Саша вскочил со стула и несколько раз прошелся по комнате. И его жена Лена, и Борис с Мариной следили за ним с таким напряженным вниманием, будто от его метания по комнате зависело что-то жизненно важное для всех четверых. Александр еще раз прошел до окна и обратно и опять проронил в пространство:
— Неужели Татьянины вопли не были полным бредом?..
— Скорее всего, она действительно слышала какой-то разговор ваших родителей, которые могли не стесняться ее, поскольку считали, что больная девочка все равно ничего не поймет и не запомнит, — предположил Борис.

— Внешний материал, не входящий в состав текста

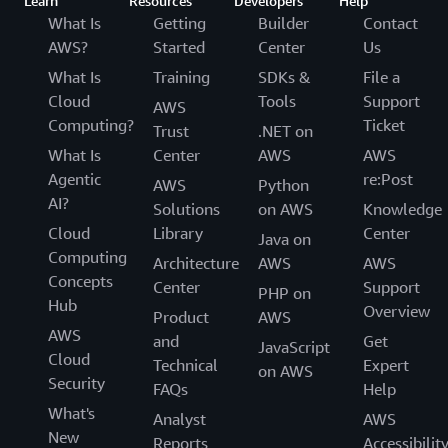
Learn
Resources
Developers
Help
What Is
Getting
Builder
Contact
AWS?
Started
Center
Us
What Is
Training
SDKs &
File a
Cloud
Tools
Support
AWS
Computing?
Ticket
Trust
.NET on
What Is
Center
AWS
AWS
Agentic
re:Post
AWS
Python
AI?
Solutions
on AWS
Knowledge
Cloud
Library
Center
Java on
Computing
Architecture
AWS
AWS
Concepts
Center
Support
PHP on
Hub
Overview
Product
AWS
AWS
and
Get
JavaScript
Cloud
Technical
Expert
on AWS
Security
FAQs
Help
What's
Analyst
AWS
New
Reports
Accessibilit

— Может быть, ее и убрали из дома не столько из-за того, что она вас, Саша, таскала за волосы, сколько за то, что могла разгласить семейную тайну? — добавила Марина.
— Тогда вполне возможно, что нечто важное она могла сказать, находясь в том доме, где за ней ухаживали, — вступила в разговор до сих пор молчавшая Лена. — Может быть, есть смысл поговорить с теми людьми, которых наняли родители для ухода за дочерью? Они тоже могли слышать от нее какие-нибудь шокирующие заявления. Вдруг вспомнят?

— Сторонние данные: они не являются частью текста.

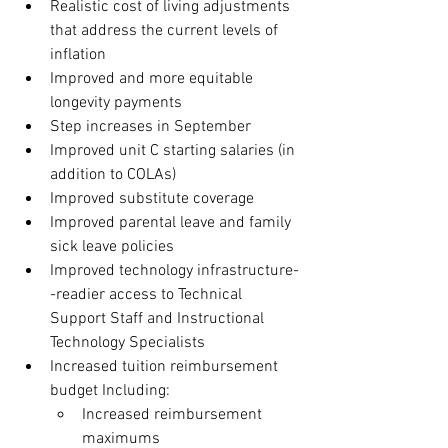
Realistic cost of living adjustments 
that address the current levels of 
inflation
Improved and more equitable 
longevity payments
Step increases in September
Improved unit C starting salaries (in 
addition to COLAs)
Improved substitute coverage
Improved parental leave and family 
sick leave policies
Improved technology infrastructure-
-readier access to Technical 
Support Staff and Instructional 
Technology Specialists
Increased tuition reimbursement 
budget Including:
Increased reimbursement 
maximums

— Не знаю… — растерянно проговорил Саша. — Я даже не могу представить, под каким соусом попросить их удариться в воспоминания. К тому же… — Он вскинул глаза на Бориса, потом перевел их на Марину, на жену и спросил: — Неужели мы с вами, цивилизованные люди с высшим образованием, станем серьезно относиться к каким-то проклятиям!.. Согласитесь, это как-то…
— Брось, Сашка! — перебил его Борис. — Когда ни в чем не повинные дети умирают один за другим или пропадают, как ваши… уж простите, что напоминаю… поневоле поверишь в любую бредятину! Ты прикинь, Саш! Если ваши с Еленой сыновья так и не выкарабкаются из трясины и что-нибудь случится с Мариниными детьми… не дай бог, конечно… род Епифановых совершенно бесславно закончит свое существование. Хотя ты Епифанов только по бабке, все равно должен понимать, что, если проклятие действительно имело место, твоим детям не выжить!
Кое-как крепившаяся Лена не выдержала, закрыла лицо руками и, вздрагивая всем телом, заплакала.
* * *
В поселок Прибытково под Петербургом, где провела часть жизни безумная Татьяна, с Александром поехала Марина. Борис не смог отпроситься с работы, а тянуть с выяснением интересующего всех вопроса не хотелось.
Дом бездетных супругов Пироговых был самым большим в поселке, выстроенным из белого кирпича, с узорами елочкой из красного кирпича. Двор был обнесен оградой, тоже искусно, с ажуром, выложенной из белого и красного кирпича.
— На родительские деньжищи отгрохали, не иначе, — неприязненно бросил в пространство Александр.
— Я бы на вашем месте радовалась тому, что была избавлена от сумасшедшей, — сказала Марина. — Если она, конечно, действительно была сумасшедшей…
— Не сомневайтесь, — усмехнулся Александр и нажал кнопку звонка, чернеющего на одной из белокирпичных колонн, на которой была укреплена массивная металлическая калитка.
Через некоторое время на крыльце появился пожилой, не в меру тучный и совершенно лысый мужчина в мешковатых джинсах и фланелевой рубашке в клетку. Он вперевалочку прошелся по мощенной все тем же кирпичом дорожке к калитке, открыл ее и с удивлением воскликнул:
— Александр Иванович?! Какими судьбами?!